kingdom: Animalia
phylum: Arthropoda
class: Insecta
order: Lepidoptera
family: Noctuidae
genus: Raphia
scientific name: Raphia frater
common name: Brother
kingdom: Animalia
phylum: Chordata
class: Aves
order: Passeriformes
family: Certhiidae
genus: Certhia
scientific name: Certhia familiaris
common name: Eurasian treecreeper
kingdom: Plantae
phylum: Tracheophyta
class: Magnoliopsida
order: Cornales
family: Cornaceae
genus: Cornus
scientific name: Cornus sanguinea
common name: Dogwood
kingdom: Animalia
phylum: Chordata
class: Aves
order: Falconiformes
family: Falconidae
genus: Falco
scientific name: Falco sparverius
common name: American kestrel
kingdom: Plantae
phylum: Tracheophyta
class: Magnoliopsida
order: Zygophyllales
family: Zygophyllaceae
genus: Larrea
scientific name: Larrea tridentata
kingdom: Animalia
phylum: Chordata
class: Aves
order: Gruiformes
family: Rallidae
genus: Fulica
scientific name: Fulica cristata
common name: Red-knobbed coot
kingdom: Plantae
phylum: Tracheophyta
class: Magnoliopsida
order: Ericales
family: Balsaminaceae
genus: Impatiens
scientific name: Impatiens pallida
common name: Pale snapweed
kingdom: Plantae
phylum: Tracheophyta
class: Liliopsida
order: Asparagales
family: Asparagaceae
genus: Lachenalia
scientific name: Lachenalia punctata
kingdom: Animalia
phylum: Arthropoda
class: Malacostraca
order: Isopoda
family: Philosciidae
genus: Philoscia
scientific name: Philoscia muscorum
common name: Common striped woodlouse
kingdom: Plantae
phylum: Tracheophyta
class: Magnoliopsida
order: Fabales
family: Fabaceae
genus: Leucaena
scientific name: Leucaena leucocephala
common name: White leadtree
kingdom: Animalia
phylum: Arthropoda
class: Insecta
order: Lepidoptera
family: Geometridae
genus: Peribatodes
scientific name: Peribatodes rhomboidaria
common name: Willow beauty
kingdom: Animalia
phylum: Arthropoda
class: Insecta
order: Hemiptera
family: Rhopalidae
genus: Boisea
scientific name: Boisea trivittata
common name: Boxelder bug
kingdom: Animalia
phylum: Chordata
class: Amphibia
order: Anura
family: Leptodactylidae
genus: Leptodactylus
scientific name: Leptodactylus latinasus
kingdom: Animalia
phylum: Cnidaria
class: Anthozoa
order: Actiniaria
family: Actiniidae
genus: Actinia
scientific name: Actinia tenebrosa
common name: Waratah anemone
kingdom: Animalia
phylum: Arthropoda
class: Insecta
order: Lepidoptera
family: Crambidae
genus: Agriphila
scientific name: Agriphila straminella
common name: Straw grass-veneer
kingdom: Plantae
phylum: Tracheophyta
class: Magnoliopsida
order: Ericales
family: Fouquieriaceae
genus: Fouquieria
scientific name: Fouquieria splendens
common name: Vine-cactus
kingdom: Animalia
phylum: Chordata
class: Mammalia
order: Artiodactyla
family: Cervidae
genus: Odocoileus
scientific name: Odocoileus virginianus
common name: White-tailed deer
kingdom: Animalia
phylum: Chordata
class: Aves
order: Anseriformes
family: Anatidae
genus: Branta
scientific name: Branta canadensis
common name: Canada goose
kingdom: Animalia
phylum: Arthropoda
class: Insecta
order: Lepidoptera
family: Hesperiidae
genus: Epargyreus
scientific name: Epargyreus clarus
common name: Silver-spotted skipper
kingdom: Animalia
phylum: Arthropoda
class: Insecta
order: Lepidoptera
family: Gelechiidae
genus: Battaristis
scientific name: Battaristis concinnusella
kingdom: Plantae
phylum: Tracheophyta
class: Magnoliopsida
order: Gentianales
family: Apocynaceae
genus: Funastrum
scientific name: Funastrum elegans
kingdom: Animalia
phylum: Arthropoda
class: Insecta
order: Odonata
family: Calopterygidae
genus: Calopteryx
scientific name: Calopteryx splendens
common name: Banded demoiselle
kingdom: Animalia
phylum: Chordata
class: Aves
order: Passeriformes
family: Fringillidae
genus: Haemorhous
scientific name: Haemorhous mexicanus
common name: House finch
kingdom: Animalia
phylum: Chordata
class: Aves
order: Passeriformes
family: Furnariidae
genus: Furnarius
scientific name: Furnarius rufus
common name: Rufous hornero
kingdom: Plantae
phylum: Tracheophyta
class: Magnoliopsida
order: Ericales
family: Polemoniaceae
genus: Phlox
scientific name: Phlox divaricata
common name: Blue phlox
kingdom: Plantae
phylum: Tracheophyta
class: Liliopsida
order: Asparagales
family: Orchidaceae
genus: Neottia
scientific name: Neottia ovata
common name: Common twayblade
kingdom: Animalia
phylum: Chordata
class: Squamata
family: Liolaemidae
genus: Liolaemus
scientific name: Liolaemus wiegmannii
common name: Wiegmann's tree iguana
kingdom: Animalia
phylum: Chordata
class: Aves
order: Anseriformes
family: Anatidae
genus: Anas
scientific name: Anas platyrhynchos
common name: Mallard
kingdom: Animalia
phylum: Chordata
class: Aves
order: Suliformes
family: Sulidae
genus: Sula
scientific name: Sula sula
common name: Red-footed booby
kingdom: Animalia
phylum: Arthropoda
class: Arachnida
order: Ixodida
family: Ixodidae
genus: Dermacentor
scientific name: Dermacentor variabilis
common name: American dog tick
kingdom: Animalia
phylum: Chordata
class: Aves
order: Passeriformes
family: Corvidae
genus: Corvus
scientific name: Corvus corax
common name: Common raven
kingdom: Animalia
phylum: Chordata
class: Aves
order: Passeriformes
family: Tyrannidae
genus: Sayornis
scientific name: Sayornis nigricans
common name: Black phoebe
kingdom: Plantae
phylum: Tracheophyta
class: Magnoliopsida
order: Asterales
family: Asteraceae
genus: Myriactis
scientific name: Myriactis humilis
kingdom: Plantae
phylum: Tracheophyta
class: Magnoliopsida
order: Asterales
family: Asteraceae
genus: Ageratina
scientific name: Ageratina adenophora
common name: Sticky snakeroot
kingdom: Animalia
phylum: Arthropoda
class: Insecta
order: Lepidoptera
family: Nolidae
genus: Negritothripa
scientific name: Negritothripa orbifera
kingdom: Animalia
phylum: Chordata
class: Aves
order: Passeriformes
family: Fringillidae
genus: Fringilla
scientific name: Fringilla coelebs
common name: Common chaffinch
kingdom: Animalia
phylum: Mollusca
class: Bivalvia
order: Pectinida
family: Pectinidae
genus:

_ _ _ _ _ _ _

Prompt: Copy out every line above word for word, keeping their order.

Answer below:
kingdom: Animalia
phylum: Arthropoda
class: Insecta
order: Lepidoptera
family: Noctuidae
genus: Raphia
scientific name: Raphia frater
common name: Brother
kingdom: Animalia
phylum: Chordata
class: Aves
order: Passeriformes
family: Certhiidae
genus: Certhia
scientific name: Certhia familiaris
common name: Eurasian treecreeper
kingdom: Plantae
phylum: Tracheophyta
class: Magnoliopsida
order: Cornales
family: Cornaceae
genus: Cornus
scientific name: Cornus sanguinea
common name: Dogwood
kingdom: Animalia
phylum: Chordata
class: Aves
order: Falconiformes
family: Falconidae
genus: Falco
scientific name: Falco sparverius
common name: American kestrel
kingdom: Plantae
phylum: Tracheophyta
class: Magnoliopsida
order: Zygophyllales
family: Zygophyllaceae
genus: Larrea
scientific name: Larrea tridentata
kingdom: Animalia
phylum: Chordata
class: Aves
order: Gruiformes
family: Rallidae
genus: Fulica
scientific name: Fulica cristata
common name: Red-knobbed coot
kingdom: Plantae
phylum: Tracheophyta
class: Magnoliopsida
order: Ericales
family: Balsaminaceae
genus: Impatiens
scientific name: Impatiens pallida
common name: Pale snapweed
kingdom: Plantae
phylum: Tracheophyta
class: Liliopsida
order: Asparagales
family: Asparagaceae
genus: Lachenalia
scientific name: Lachenalia punctata
kingdom: Animalia
phylum: Arthropoda
class: Malacostraca
order: Isopoda
family: Philosciidae
genus: Philoscia
scientific name: Philoscia muscorum
common name: Common striped woodlouse
kingdom: Plantae
phylum: Tracheophyta
class: Magnoliopsida
order: Fabales
family: Fabaceae
genus: Leucaena
scientific name: Leucaena leucocephala
common name: White leadtree
kingdom: Animalia
phylum: Arthropoda
class: Insecta
order: Lepidoptera
family: Geometridae
genus: Peribatodes
scientific name: Peribatodes rhomboidaria
common name: Willow beauty
kingdom: Animalia
phylum: Arthropoda
class: Insecta
order: Hemiptera
family: Rhopalidae
genus: Boisea
scientific name: Boisea trivittata
common name: Boxelder bug
kingdom: Animalia
phylum: Chordata
class: Amphibia
order: Anura
family: Leptodactylidae
genus: Leptodactylus
scientific name: Leptodactylus latinasus
kingdom: Animalia
phylum: Cnidaria
class: Anthozoa
order: Actiniaria
family: Actiniidae
genus: Actinia
scientific name: Actinia tenebrosa
common name: Waratah anemone
kingdom: Animalia
phylum: Arthropoda
class: Insecta
order: Lepidoptera
family: Crambidae
genus: Agriphila
scientific name: Agriphila straminella
common name: Straw grass-veneer
kingdom: Plantae
phylum: Tracheophyta
class: Magnoliopsida
order: Ericales
family: Fouquieriaceae
genus: Fouquieria
scientific name: Fouquieria splendens
common name: Vine-cactus
kingdom: Animalia
phylum: Chordata
class: Mammalia
order: Artiodactyla
family: Cervidae
genus: Odocoileus
scientific name: Odocoileus virginianus
common name: White-tailed deer
kingdom: Animalia
phylum: Chordata
class: Aves
order: Anseriformes
family: Anatidae
genus: Branta
scientific name: Branta canadensis
common name: Canada goose
kingdom: Animalia
phylum: Arthropoda
class: Insecta
order: Lepidoptera
family: Hesperiidae
genus: Epargyreus
scientific name: Epargyreus clarus
common name: Silver-spotted skipper
kingdom: Animalia
phylum: Arthropoda
class: Insecta
order: Lepidoptera
family: Gelechiidae
genus: Battaristis
scientific name: Battaristis concinnusella
kingdom: Plantae
phylum: Tracheophyta
class: Magnoliopsida
order: Gentianales
family: Apocynaceae
genus: Funastrum
scientific name: Funastrum elegans
kingdom: Animalia
phylum: Arthropoda
class: Insecta
order: Odonata
family: Calopterygidae
genus: Calopteryx
scientific name: Calopteryx splendens
common name: Banded demoiselle
kingdom: Animalia
phylum: Chordata
class: Aves
order: Passeriformes
family: Fringillidae
genus: Haemorhous
scientific name: Haemorhous mexicanus
common name: House finch
kingdom: Animalia
phylum: Chordata
class: Aves
order: Passeriformes
family: Furnariidae
genus: Furnarius
scientific name: Furnarius rufus
common name: Rufous hornero
kingdom: Plantae
phylum: Tracheophyta
class: Magnoliopsida
order: Ericales
family: Polemoniaceae
genus: Phlox
scientific name: Phlox divaricata
common name: Blue phlox
kingdom: Plantae
phylum: Tracheophyta
class: Liliopsida
order: Asparagales
family: Orchidaceae
genus: Neottia
scientific name: Neottia ovata
common name: Common twayblade
kingdom: Animalia
phylum: Chordata
class: Squamata
family: Liolaemidae
genus: Liolaemus
scientific name: Liolaemus wiegmannii
common name: Wiegmann's tree iguana
kingdom: Animalia
phylum: Chordata
class: Aves
order: Anseriformes
family: Anatidae
genus: Anas
scientific name: Anas platyrhynchos
common name: Mallard
kingdom: Animalia
phylum: Chordata
class: Aves
order: Suliformes
family: Sulidae
genus: Sula
scientific name: Sula sula
common name: Red-footed booby
kingdom: Animalia
phylum: Arthropoda
class: Arachnida
order: Ixodida
family: Ixodidae
genus: Dermacentor
scientific name: Dermacentor variabilis
common name: American dog tick
kingdom: Animalia
phylum: Chordata
class: Aves
order: Passeriformes
family: Corvidae
genus: Corvus
scientific name: Corvus corax
common name: Common raven
kingdom: Animalia
phylum: Chordata
class: Aves
order: Passeriformes
family: Tyrannidae
genus: Sayornis
scientific name: Sayornis nigricans
common name: Black phoebe
kingdom: Plantae
phylum: Tracheophyta
class: Magnoliopsida
order: Asterales
family: Asteraceae
genus: Myriactis
scientific name: Myriactis humilis
kingdom: Plantae
phylum: Tracheophyta
class: Magnoliopsida
order: Asterales
family: Asteraceae
genus: Ageratina
scientific name: Ageratina adenophora
common name: Sticky snakeroot
kingdom: Animalia
phylum: Arthropoda
class: Insecta
order: Lepidoptera
family: Nolidae
genus: Negritothripa
scientific name: Negritothripa orbifera
kingdom: Animalia
phylum: Chordata
class: Aves
order: Passeriformes
family: Fringillidae
genus: Fringilla
scientific name: Fringilla coelebs
common name: Common chaffinch
kingdom: Animalia
phylum: Mollusca
class: Bivalvia
order: Pectinida
family: Pectinidae
genus:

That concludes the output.